**Material provided:**
____

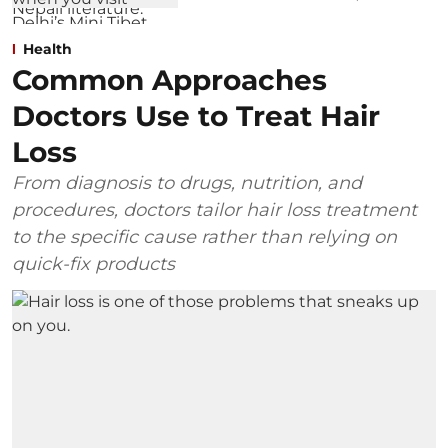
Health
Common Approaches
Doctors Use to Treat Hair
Loss
From diagnosis to drugs, nutrition, and
procedures, doctors tailor hair loss treatment
to the specific cause rather than relying on
quick-fix products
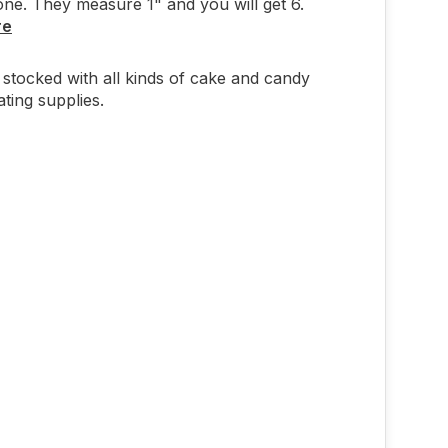
ne. They measure 1" and you will get 6.
re
stocked with all kinds of cake and candy
ting supplies.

____

**Activity:** The records above should be returned exactly, with only their pictures held back.

**The completed task:**
Health
Common Approaches
Doctors Use to Treat Hair
Loss
From diagnosis to drugs, nutrition, and
procedures, doctors tailor hair loss treatment
to the specific cause rather than relying on
quick-fix products
ne. They measure 1" and you will get 6.
re
stocked with all kinds of cake and candy
ting supplies.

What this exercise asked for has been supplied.